___ Input material ___

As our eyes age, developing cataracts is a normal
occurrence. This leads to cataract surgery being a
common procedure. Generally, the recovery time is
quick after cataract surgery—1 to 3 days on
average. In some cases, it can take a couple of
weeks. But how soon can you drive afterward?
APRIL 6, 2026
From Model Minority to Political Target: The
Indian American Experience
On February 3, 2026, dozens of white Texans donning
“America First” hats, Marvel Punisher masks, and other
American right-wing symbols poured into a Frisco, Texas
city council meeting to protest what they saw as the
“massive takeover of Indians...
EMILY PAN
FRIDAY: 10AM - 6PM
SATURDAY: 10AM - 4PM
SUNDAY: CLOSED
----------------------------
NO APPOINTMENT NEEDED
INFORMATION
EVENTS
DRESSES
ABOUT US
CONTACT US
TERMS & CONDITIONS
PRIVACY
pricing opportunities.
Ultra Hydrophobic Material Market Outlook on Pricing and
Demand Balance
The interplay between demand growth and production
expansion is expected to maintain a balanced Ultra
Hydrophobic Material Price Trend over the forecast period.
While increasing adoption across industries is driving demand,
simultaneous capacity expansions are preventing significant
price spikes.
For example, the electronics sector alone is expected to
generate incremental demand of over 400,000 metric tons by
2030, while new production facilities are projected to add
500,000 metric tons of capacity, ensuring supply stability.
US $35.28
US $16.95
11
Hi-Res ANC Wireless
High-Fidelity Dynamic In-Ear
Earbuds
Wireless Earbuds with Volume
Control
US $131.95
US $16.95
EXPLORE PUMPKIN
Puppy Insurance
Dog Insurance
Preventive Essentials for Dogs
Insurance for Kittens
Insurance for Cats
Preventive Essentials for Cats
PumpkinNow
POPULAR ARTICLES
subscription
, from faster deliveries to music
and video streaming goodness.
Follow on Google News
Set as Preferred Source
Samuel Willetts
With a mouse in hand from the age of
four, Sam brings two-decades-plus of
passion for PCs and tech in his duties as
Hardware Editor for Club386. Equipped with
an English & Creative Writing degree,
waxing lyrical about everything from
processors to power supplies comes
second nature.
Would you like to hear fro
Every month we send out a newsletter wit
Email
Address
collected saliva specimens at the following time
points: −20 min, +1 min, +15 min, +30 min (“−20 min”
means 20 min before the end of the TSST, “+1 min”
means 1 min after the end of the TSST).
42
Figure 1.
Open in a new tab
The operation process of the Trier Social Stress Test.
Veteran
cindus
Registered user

___
___ Input material ___

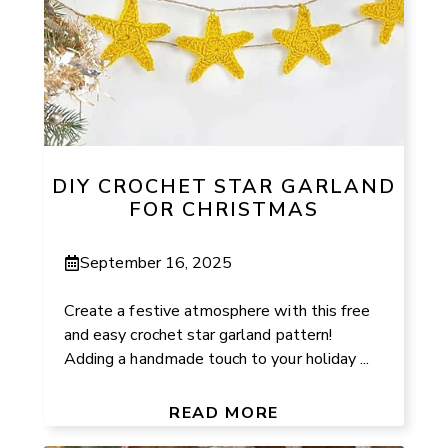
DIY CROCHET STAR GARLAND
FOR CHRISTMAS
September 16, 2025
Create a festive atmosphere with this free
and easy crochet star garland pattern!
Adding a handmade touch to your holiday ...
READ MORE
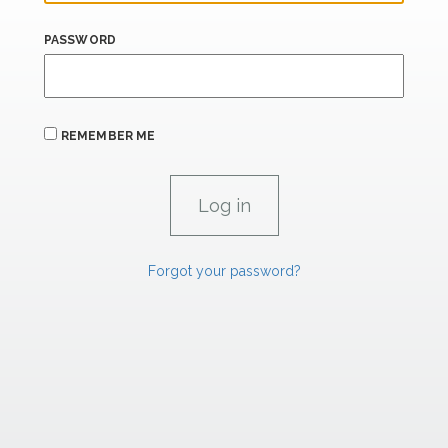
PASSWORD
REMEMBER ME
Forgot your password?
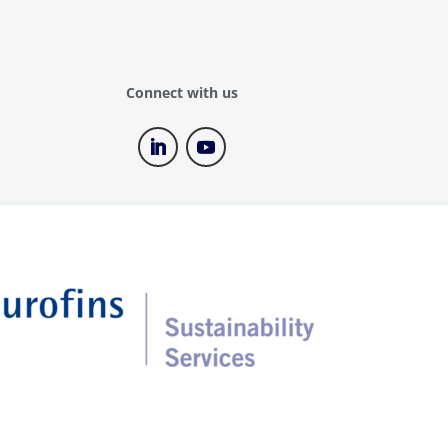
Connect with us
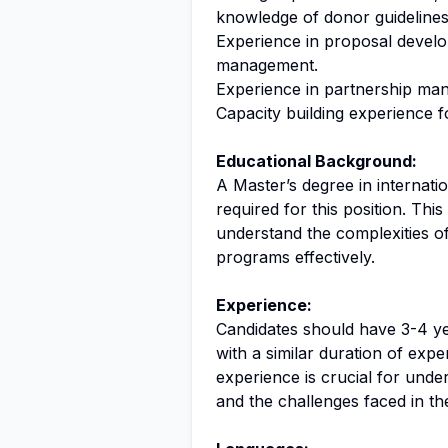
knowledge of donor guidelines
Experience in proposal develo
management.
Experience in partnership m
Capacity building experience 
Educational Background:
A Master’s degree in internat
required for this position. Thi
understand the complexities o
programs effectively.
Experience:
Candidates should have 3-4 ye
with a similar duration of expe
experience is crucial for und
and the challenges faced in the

___

To-do item:
Please lay out, as a JSON list of strings, the lines of the material beginning at the line that has "As our eyes" and stopping after the line that has "From Model Minority to Political Target: The", with one string per line and blank lines left out.

Solution to this exercise:
[
  "As our eyes age, developing cataracts is a normal",
  "occurrence. This leads to cataract surgery being a",
  "common procedure. Generally, the recovery time is",
  "quick after cataract surgery—1 to 3 days on",
  "average. In some cases, it can take a couple of",
  "weeks. But how soon can you drive afterward?",
  "APRIL 6, 2026",
  "From Model Minority to Political Target: The"
]